Virtually all pediatric practices will have contact with immigrant children. Approximately 14 million children living in the United States were born in another country. Roughly the same number was born in the United States to foreign-born parents. About one in four children live with at least one foreign-born parent.
Virtually every pediatric practice will take care of children who have travelled abroad. Over 30 million Americans travel abroad each year; about one-tenth of adults are travelling with children . Over the last half-century, the number travelling by air has been increasing—and is expected to continue to increase—by 5% to 10% per year. Geographic boundaries have become virtually meaningless in terms of the spread of disease and are increasingly porous in terms of containment of violence.
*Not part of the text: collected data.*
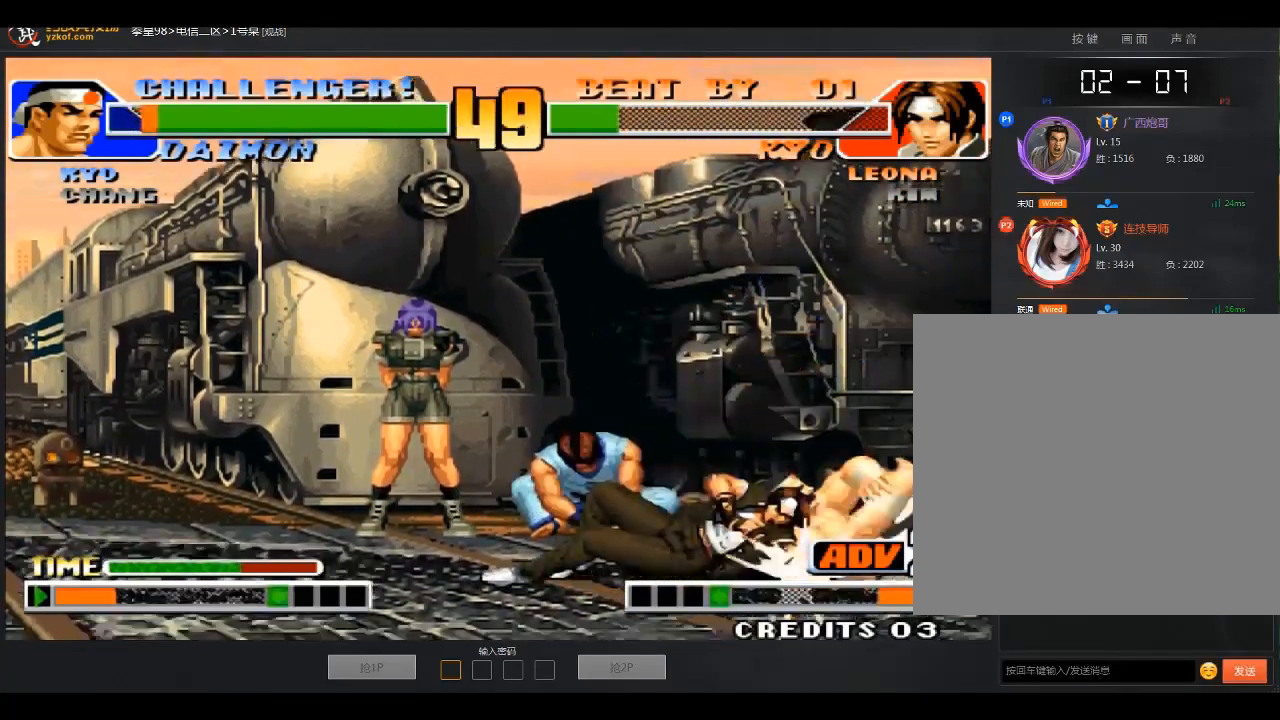
Gameplay with a controller (arcade stick); each line is a JSON object with the inputs held at the frame after it. "events" lists button and stick changes between this image and that frame as [ms after this image, input, new state], when the widget could be followed in between. Not read: D L3 R3.
{"buttons": [], "left_stick": "center", "events": []}
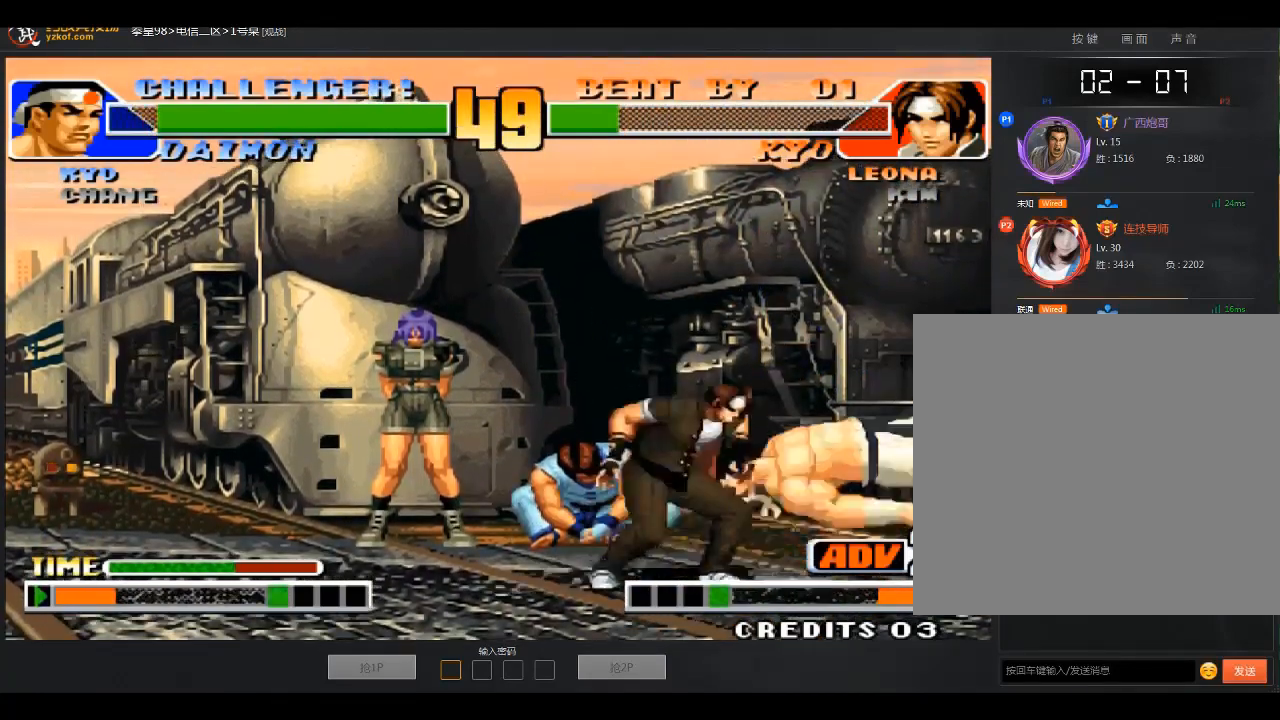
{"buttons": [], "left_stick": "center", "events": [[100, "left_stick", "right"], [233, "A", "down"], [233, "B", "down"], [400, "A", "up"], [400, "B", "up"], [400, "left_stick", "left"], [500, "left_stick", "center"]]}
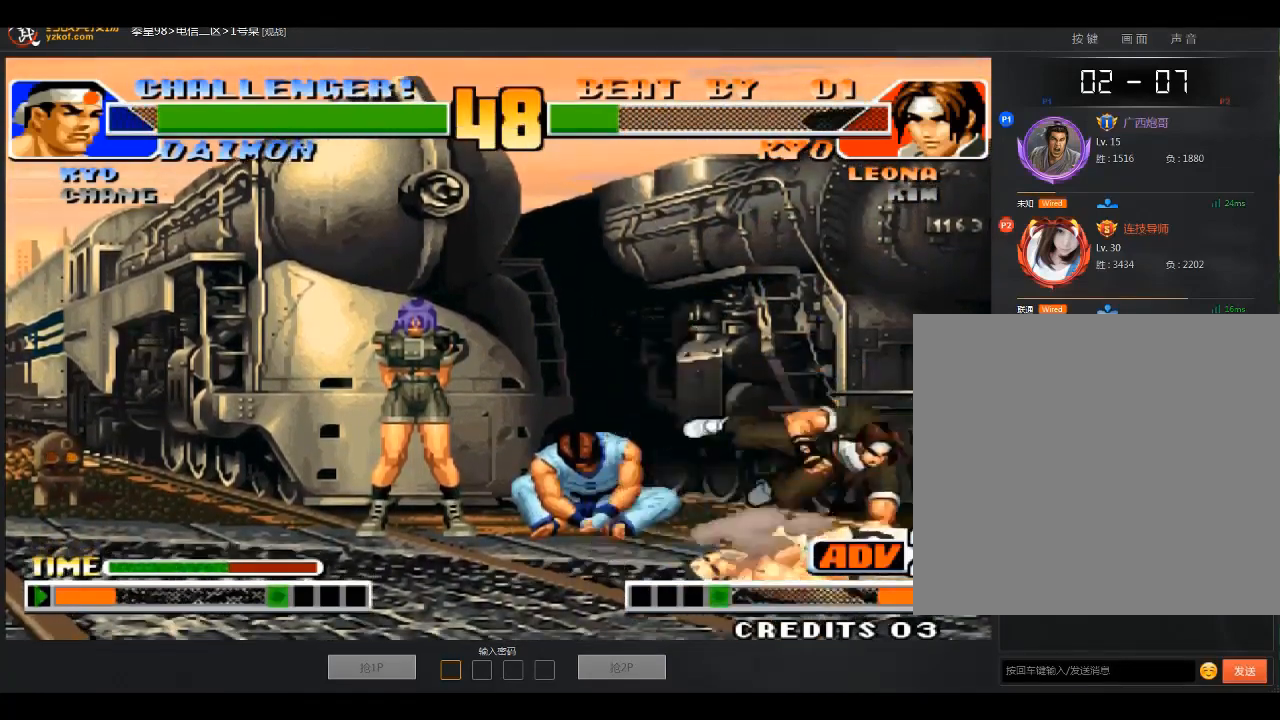
{"buttons": ["C"], "left_stick": "center", "events": [[134, "left_stick", "left"], [334, "C", "down"], [334, "left_stick", "down-left"], [501, "left_stick", "center"]]}
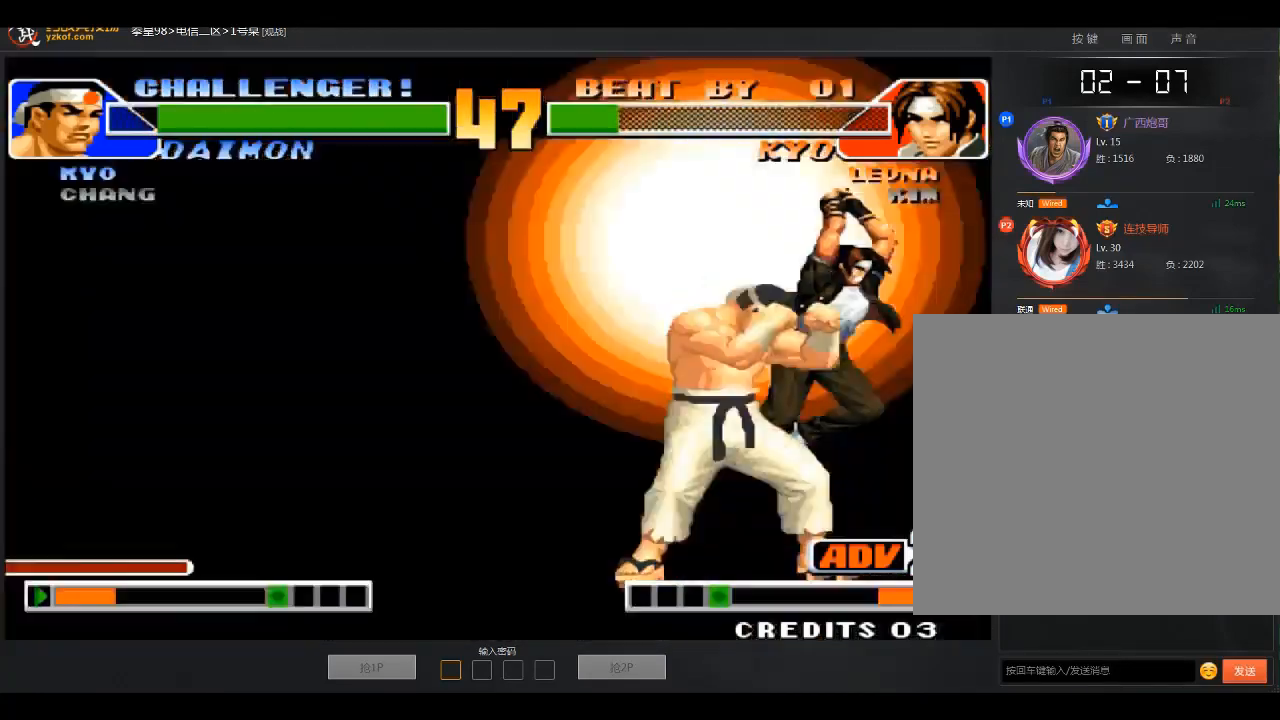
{"buttons": [], "left_stick": "center", "events": [[100, "C", "up"]]}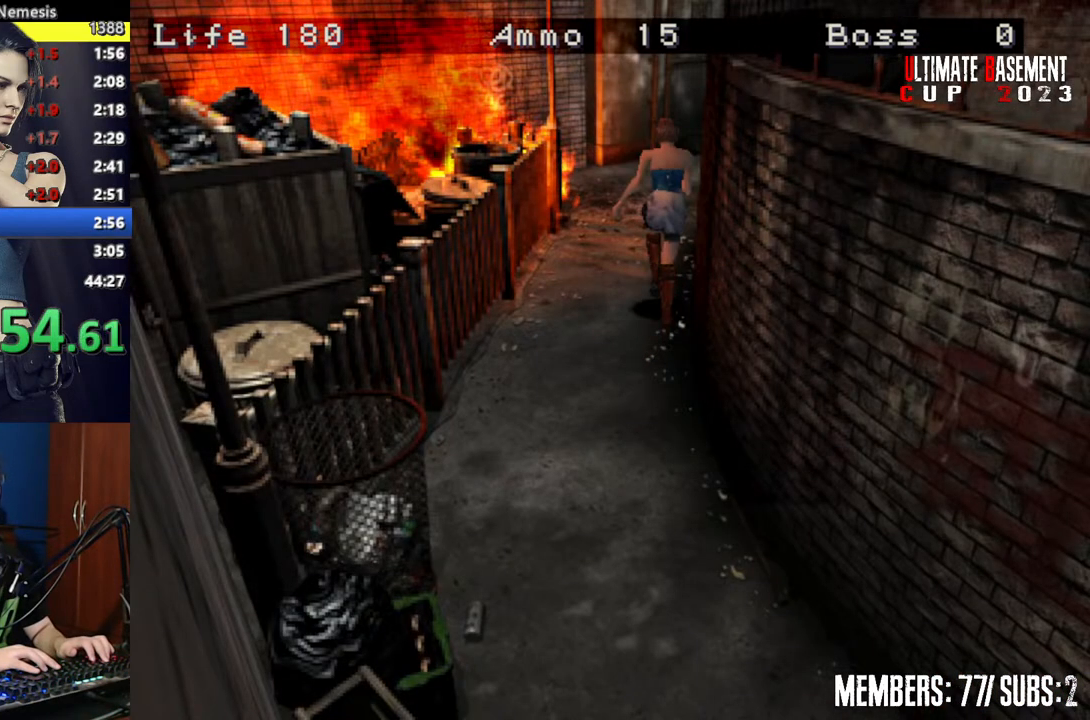
Gameplay with keyboard; each line is a JSON object with the keys held at the frame after it. "events" lists presses ("down") and releases ("up") of "a", "d", "k", "l", "o", "q", "s", "semicolon", "shift", "space" and "w" between this image and that frame as [ms after this image, input, new state], when the widget could be followed in between. No other keys are recorded. Mouse input is not recorded.
{"keys": ["shift", "w"], "events": [[84, "d", "down"], [284, "d", "up"]]}
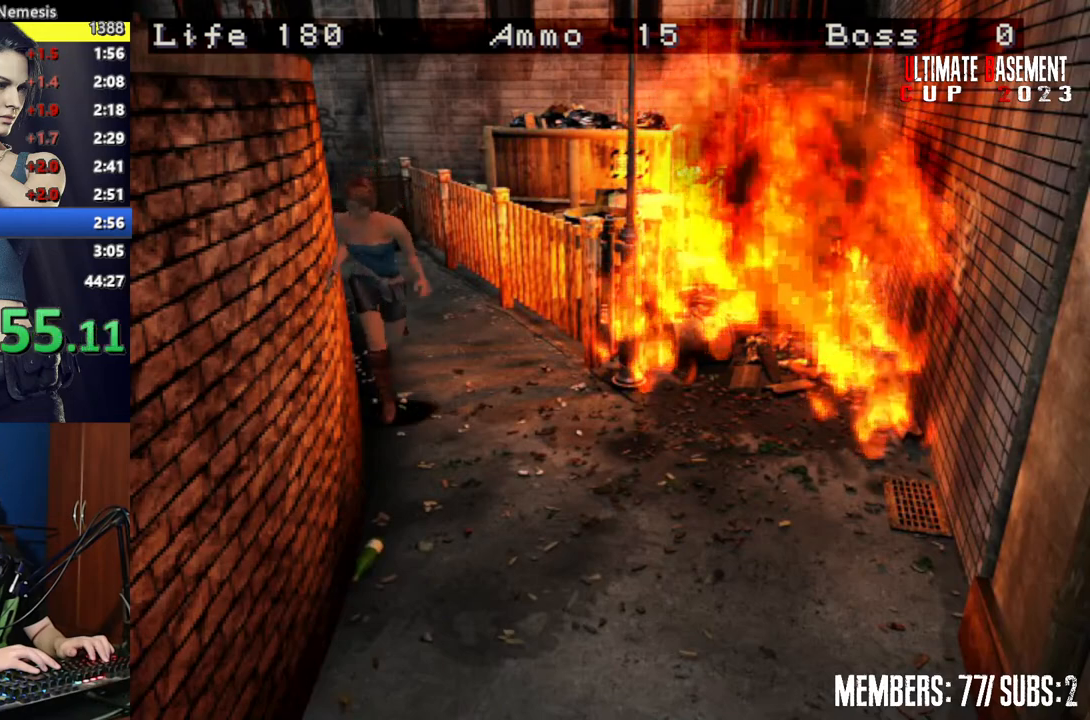
{"keys": ["shift", "w"], "events": []}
More importantly, there are moral reasons.
It matters that every American pediatrician know about pediatric global health issues because children everywhere depend on adults. As child health providers, we are all morally and professionally obligated to advocate for the child—everywhere. Nowhere in any of our oaths did we promise to care only for children living in, born in, or naturalized in our country.
We care for them because they are children. We also care for them because we are preparing them to be tomorrow’s adults. As child health care providers, we now know that the kind of adults they become will reflect the kind of childhood they enjoyed—or endured. We want tomorrow’s adults to be propelled by love, excitement, creativity, and vision—not shackled by hatred, despair, and anger.
It is because we care for children that we must increase our understanding of childhood disease states and health status around the world.